WORK ORDER => Every picture should be left out, but the lines below must be repeated exactly.

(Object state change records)
★ ★ ★

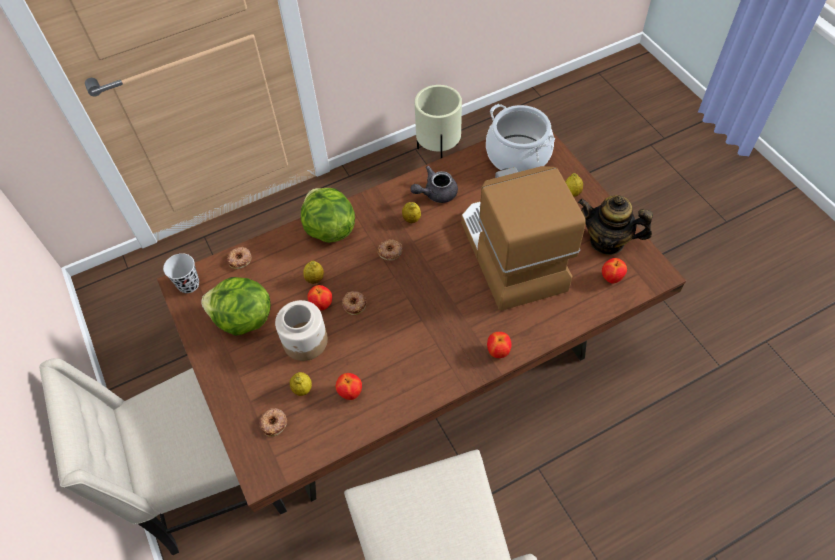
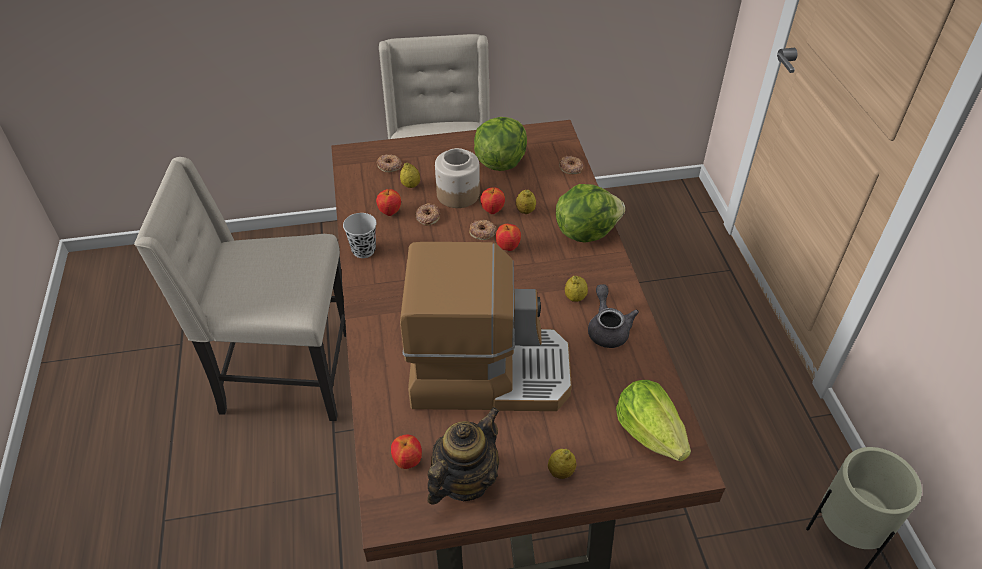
camera: 105 degrees right, 10 degrees down
(188, 284) = (554, 135): black cup -> black cup (363, 250)
(390, 251) = (536, 270): donut -> donut (427, 217)
(498, 352) = (371, 323): apple -> apple (508, 247)
(518, 155) = (649, 432): cooking pot -> lettuce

★ ★ ★

RESULT =>
camera: 105 degrees right, 10 degrees down
(188, 284) = (554, 135): black cup -> black cup (363, 250)
(390, 251) = (536, 270): donut -> donut (427, 217)
(498, 352) = (371, 323): apple -> apple (508, 247)
(518, 155) = (649, 432): cooking pot -> lettuce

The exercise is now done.